REQUIREMENT:
Repeat the entries that follow verbatim, without any of their pictures.

Records contained in a dataset:
****************
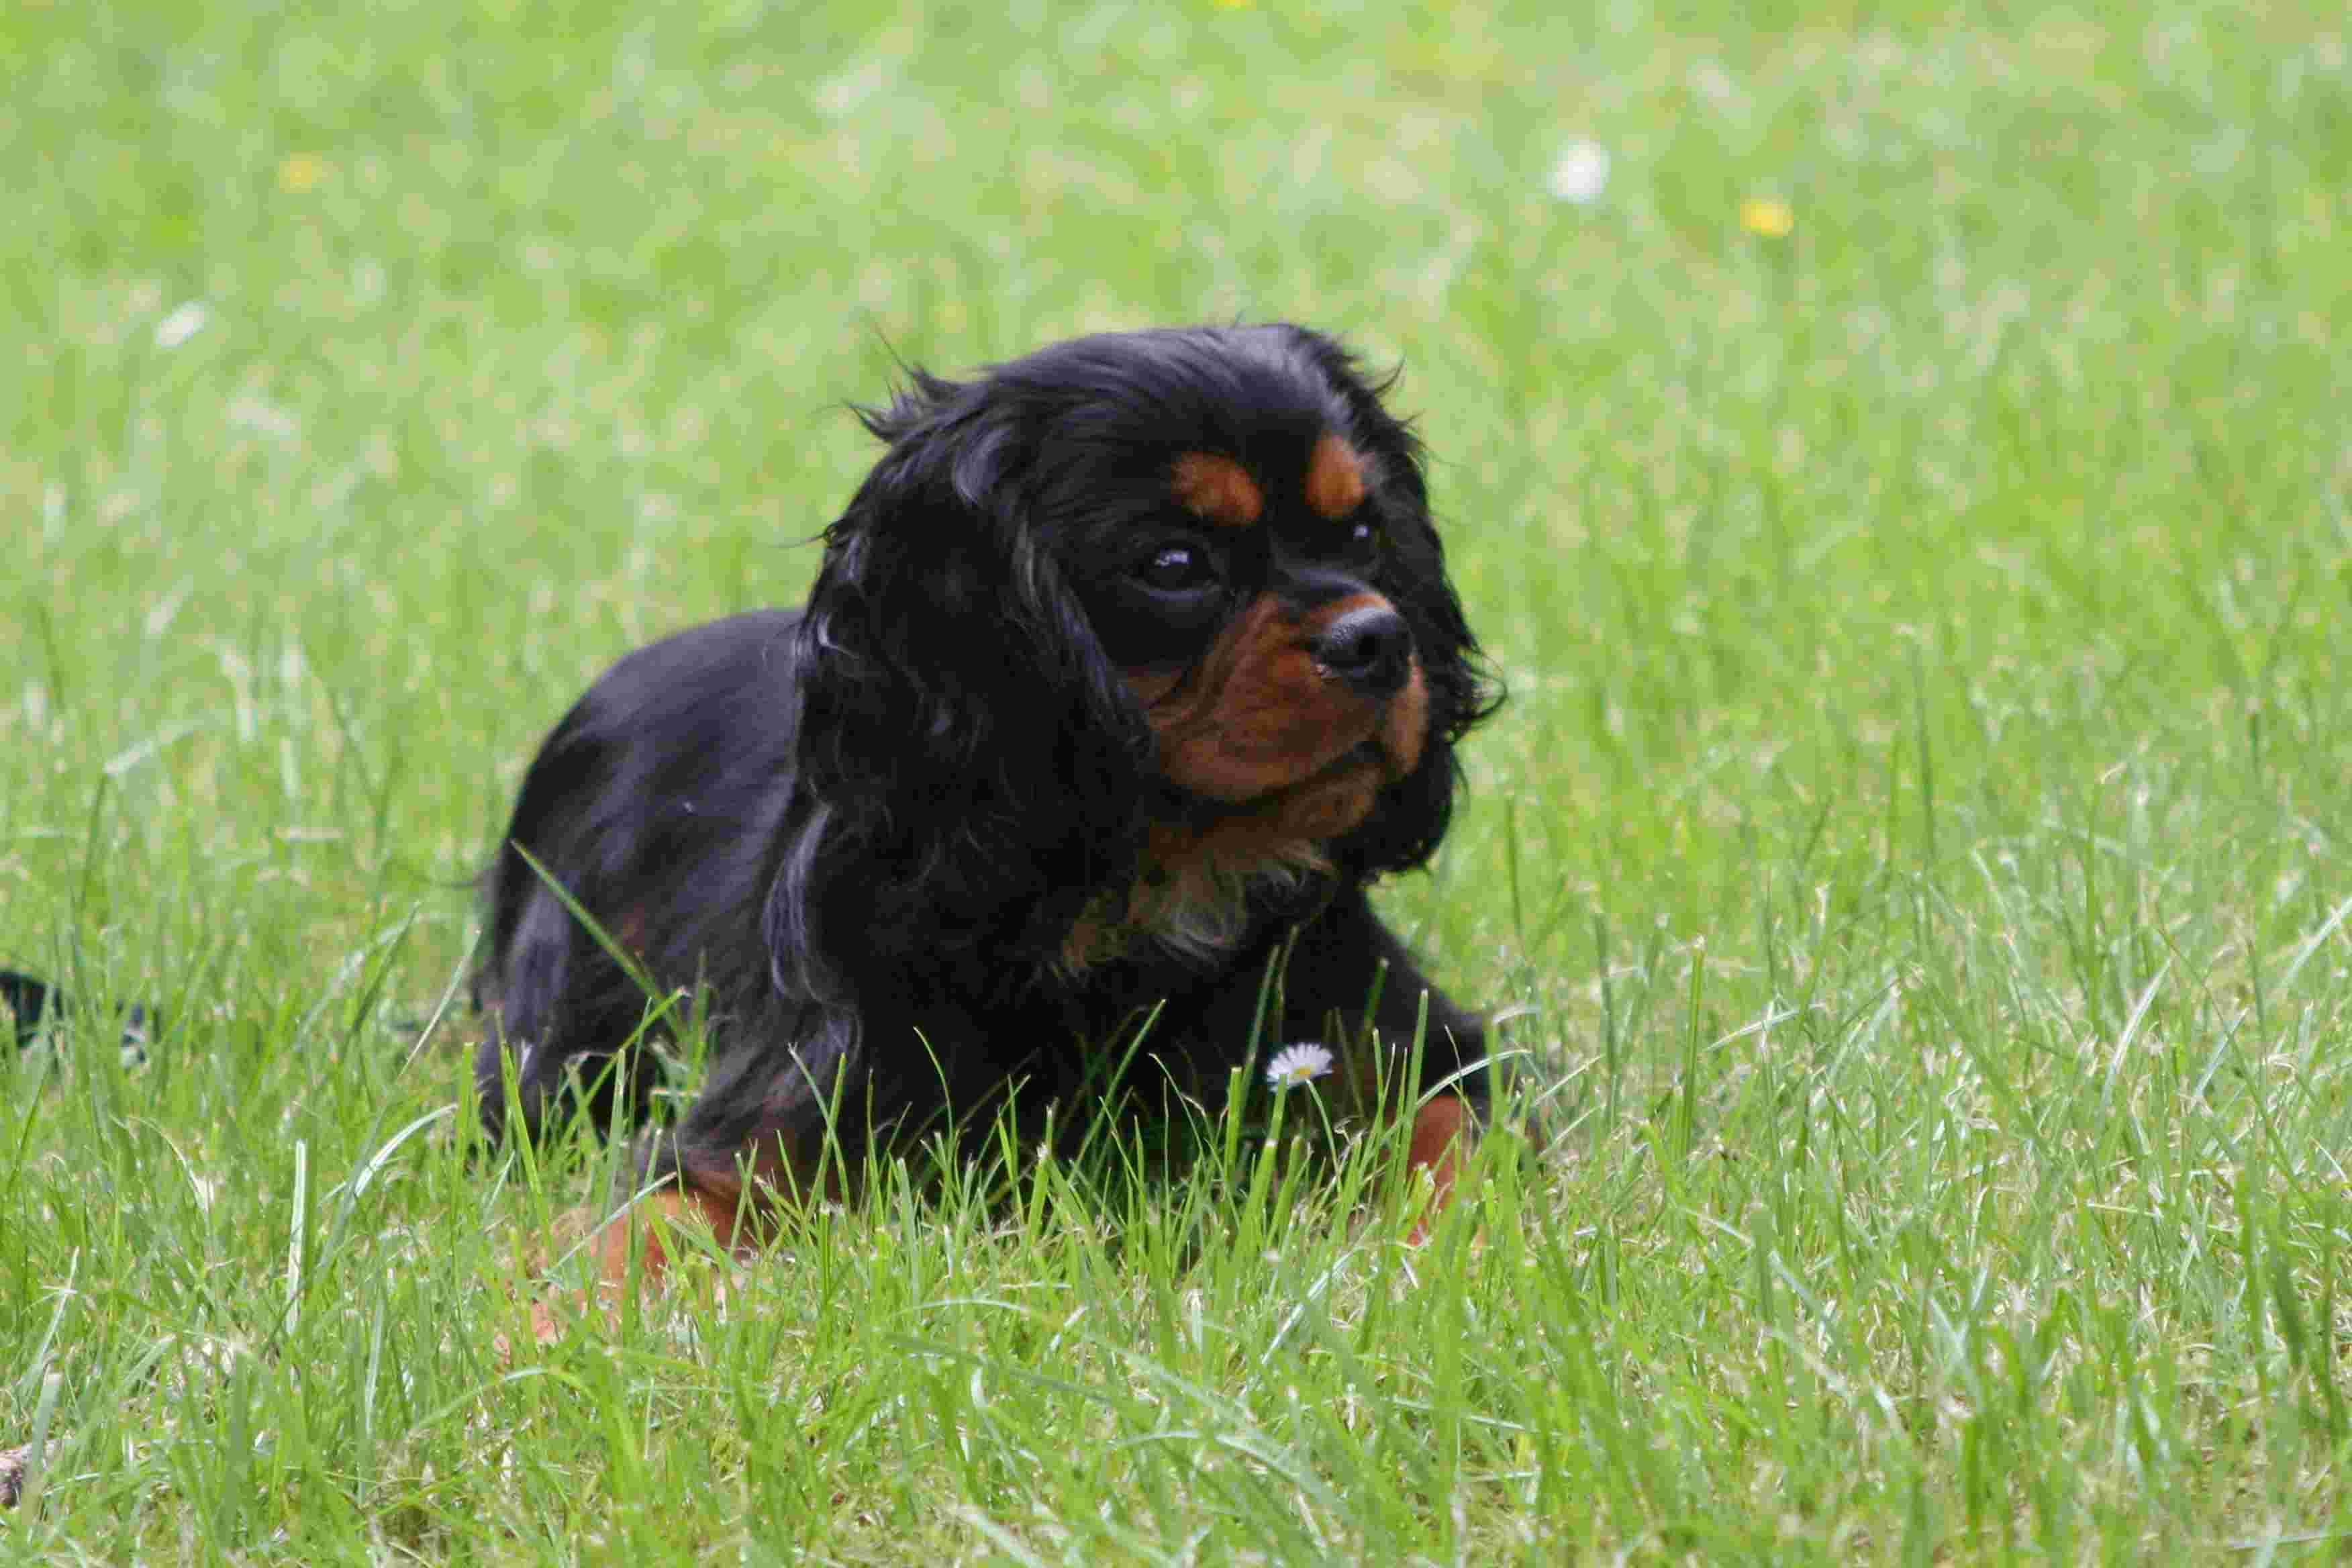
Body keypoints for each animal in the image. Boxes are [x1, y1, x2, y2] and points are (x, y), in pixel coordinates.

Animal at [471, 324, 1501, 1279]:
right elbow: (648, 1222)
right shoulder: (783, 1120)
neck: (1149, 901)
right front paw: (547, 1322)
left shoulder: (1416, 1051)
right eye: (1174, 566)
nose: (1380, 640)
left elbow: (1452, 1139)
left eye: (1365, 534)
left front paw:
****************
SOLUTION:
Body keypoints for each animal in the image. Boxes are [x1, y1, x2, y2] and points are (x, y), in pixel coordinates.

Animal at [471, 324, 1501, 1279]:
right elbow: (648, 1222)
right shoulder: (783, 1120)
neck: (1149, 901)
right front paw: (547, 1322)
left shoulder: (1416, 1051)
right eye: (1174, 566)
nose: (1380, 640)
left elbow: (1452, 1139)
left eye: (1365, 534)
left front paw:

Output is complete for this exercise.